Write out each of the following lines with no changes.

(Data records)
###

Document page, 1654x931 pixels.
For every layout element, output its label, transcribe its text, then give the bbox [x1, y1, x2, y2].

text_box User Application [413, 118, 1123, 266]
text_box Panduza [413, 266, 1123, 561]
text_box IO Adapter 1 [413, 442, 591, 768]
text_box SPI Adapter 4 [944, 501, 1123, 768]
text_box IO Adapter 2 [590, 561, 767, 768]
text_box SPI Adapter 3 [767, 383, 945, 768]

###

§ Task solution
Document page, 1654x931 pixels.
For every layout element, output its label, transcribe its text, then give the bbox [x1, y1, x2, y2].

text_box User Application [413, 118, 1123, 266]
text_box Panduza [413, 266, 1123, 561]
text_box IO Adapter 1 [413, 442, 591, 768]
text_box SPI Adapter 4 [944, 501, 1123, 768]
text_box IO Adapter 2 [590, 561, 767, 768]
text_box SPI Adapter 3 [767, 383, 945, 768]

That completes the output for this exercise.